Filed under: Regulation — Ryan Fiore at 7:06 pm on Thursday, April 2, 2009

Democrat Representative Luis Gutierrez says that while his bill does have some crucial protections for borrowers it will be the best deal he can manage in the face of the industry’s aggressive lobbying. “While they may not be JP Morgan Chase or Bank of America, they’re very powerful. Their influence should not be underestimated,” says Gutierrez, who is the top Democrat on the Financial Services subcommittee.
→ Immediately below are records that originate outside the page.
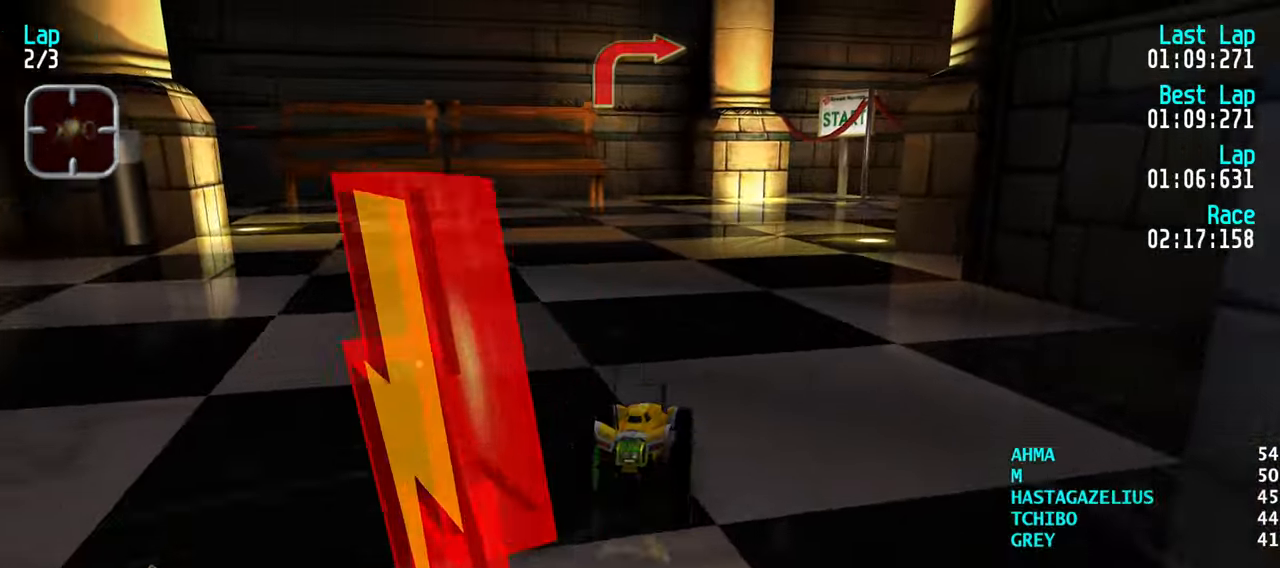
{"keys": ["right", "up"], "events": [[50, "right", "down"], [134, "right", "up"], [234, "right", "down"], [317, "right", "up"], [417, "right", "down"]]}
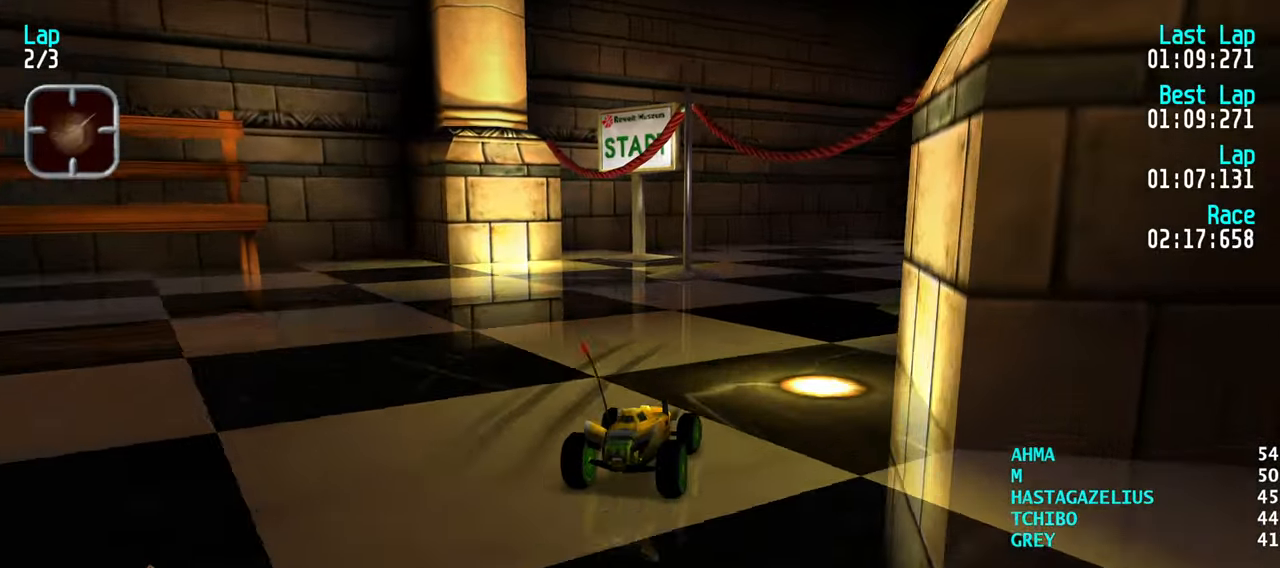
{"keys": ["up"], "events": [[50, "right", "up"], [100, "right", "down"], [250, "right", "up"], [334, "right", "down"], [434, "right", "up"]]}
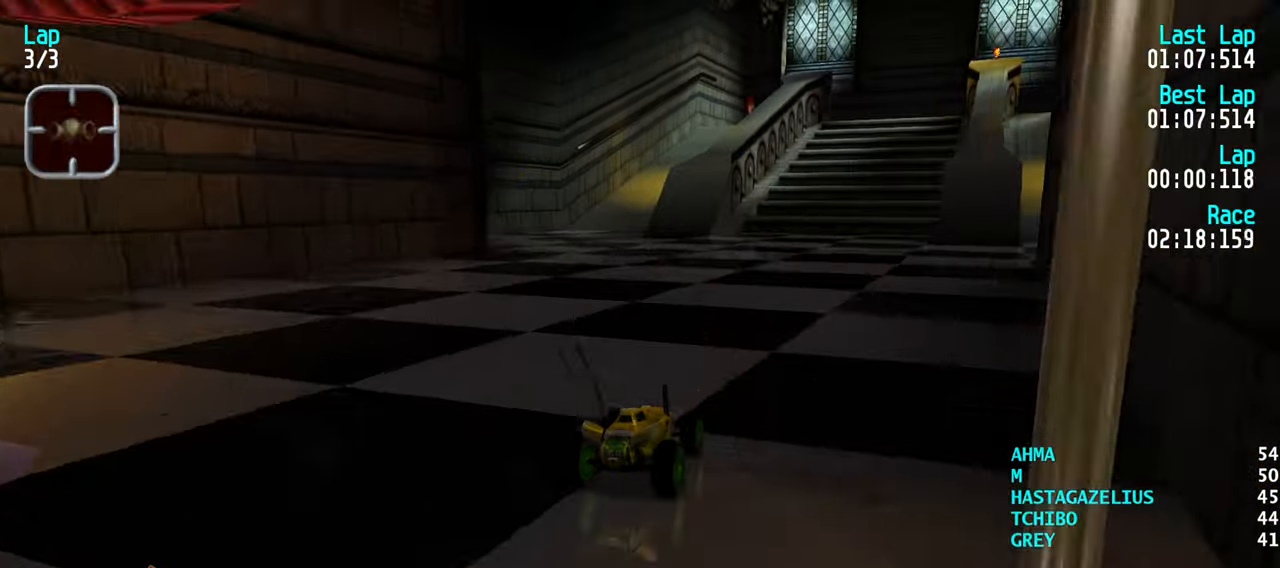
{"keys": ["up"], "events": [[34, "right", "down"], [117, "right", "up"], [217, "right", "down"], [300, "right", "up"], [400, "right", "down"], [450, "right", "up"]]}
Congress banned payday lending for military personnel back in 2006 by imposing a 36 percent interest-rate cap for them. Also another 15 states have either done the same or out right banned the loans. The reason why payday lending companies are against these interest rate caps is because it is the same to these lenders as banning the loans. Current payday loans charge over 400% interest rates on these loans which generally are repaid in one month. Gutierrez’s bill caps the annual interest rate for these payday loans to 391 percent, bans the lenders from allowing borrowers to repay the existing payday loan with another payday loan, and prevents payday lenders from suing borrowers or docking their wages to collect the debt.

However, many people do not believe that this will be enough. “We don’t believe that this is going to protect consumers. It would in fact condone the payday lending that can be extremely harmful to the people who can least afford it,” said Jean Ann Fox of the Consumer Federation of America.